··· Selected extract ···

# Good Bolt Action rifle



## biggamehunter69 (Feb 6, 2006)

I am looking for a good bolt action rifle for deer, elk, and moose. I want either a 7mm mag, 300 win mag, or 30-06 with a detacable box magazine. For under $600.00 Canadian which is $528.00 American.


----------



## Alaskan Brown Bear Killer (Feb 22, 2005)

Recommend a Remington 700 in the stainless and either a 300 WSM or 300 SARUM for all the game in Canada.


----------



## Alaskan Brown Bear Killer (Feb 22, 2005)

Here's the link:

http://www.remington.com/products/firea ... model_700/


----------



## huntin1 (Nov 14, 2003)

I would recommend a Savage 111FCNS, Savage probably has the most accurate rifle out of the box, the accu-trigger which is way better than any trigger Rem has and is well with-in your price range.

http://www.savagearms.com/111fcns.htm

If you have to have wood go with the 111GCNS.

http://www.savagearms.com/111gcns.htm

huntin1


----------



## Alaskan Brown Bear Killer (Feb 22, 2005)

I have both brands and I really like the Savage however if I had to choose between the 2, I would perfer the Remington over the Savage.

···

§ Exercise instructions:
(a) Please copy the stretch of the bolt-action rifle thread from "I would recommend" through "with the 111GCNS.".
(b) Proceed with the bolt-action rifle thread, picking up after its last post.

··· Material ···

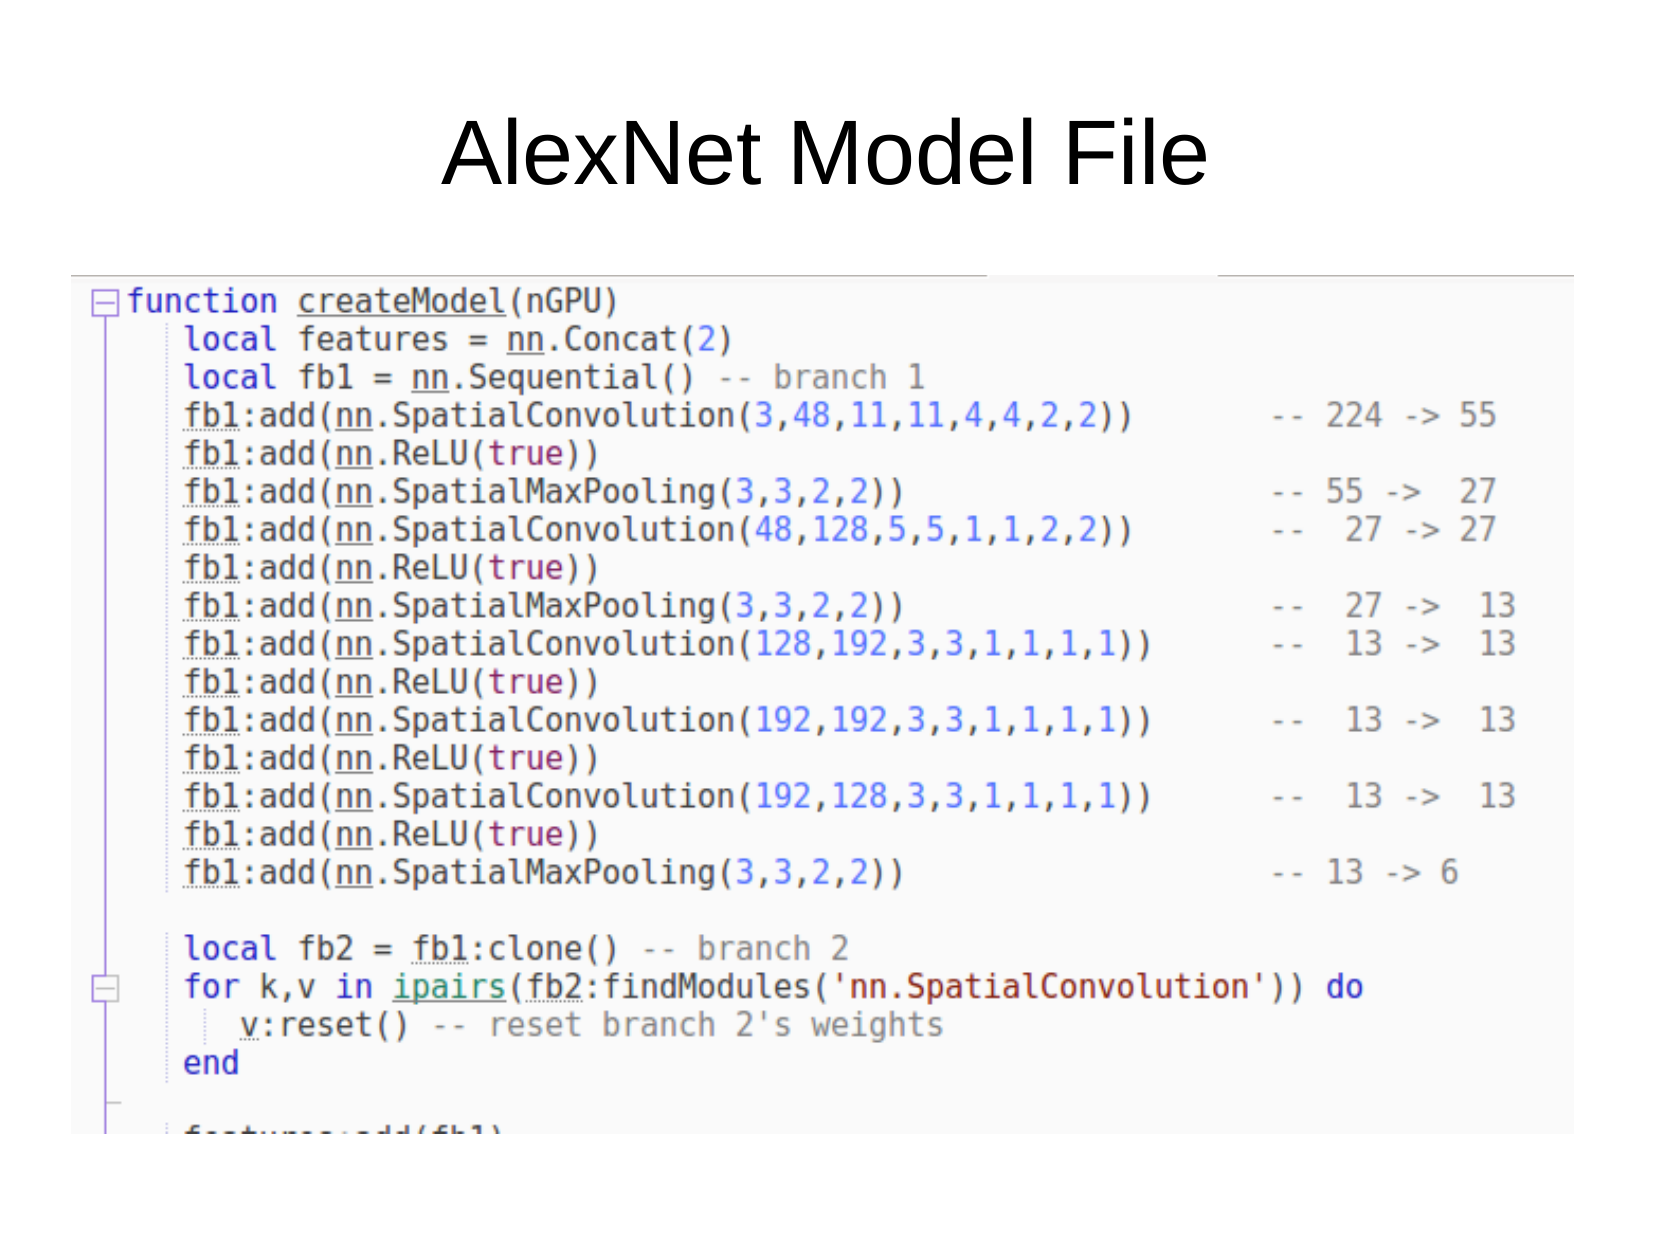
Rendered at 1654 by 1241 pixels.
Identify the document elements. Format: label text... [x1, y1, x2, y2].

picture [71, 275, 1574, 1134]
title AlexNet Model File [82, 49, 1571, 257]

···

§ The responses:
(a)
I would recommend a Savage 111FCNS, Savage probably has the most accurate rifle out of the box, the accu-trigger which is way better than any trigger Rem has and is well with-in your price range.

http://www.savagearms.com/111fcns.htm

If you have to have wood go with the 111GCNS.

(b)
Just my opinion. They're both good shooting rifles but I would give the edge to Remington. :thumb:


----------



## Dave_w (May 25, 2005)

lol ABBK, just the same as I'd nod up to Savage. Really, though, for most applications, the difference just doesn't matter. How long a shot are we really talking about here? Is the added accuracy of the Savage going to help?

This is how I moderate my dislike for Remington: by saying that it doesn't matter for hunting.

Okay, AccuTrigger probably WILL help in the field, but the Rem might come with a trigger you like a little more. And if you're planning on a trigger job anyway, it doesn't matter.


----------



## Remington 7400 (Dec 14, 2005)

I'd recommend either a Remington 700 or a Ruger M77 MkII, for calibers look at the .300 Win Mag, .300 RUM, or .7mm Rem Mag.


----------



## Dave_w (May 25, 2005)

Hmm, I forgot about the M77. The only thing you have to watch out for is the trigger. Make sure you get a chance to dry-fire the one you're buying; the standard Ruger triggers are kinda hit-or-miss. Some are fine, some are awful. I've never seen one that was so bad it made shooting extraordinarily difficult.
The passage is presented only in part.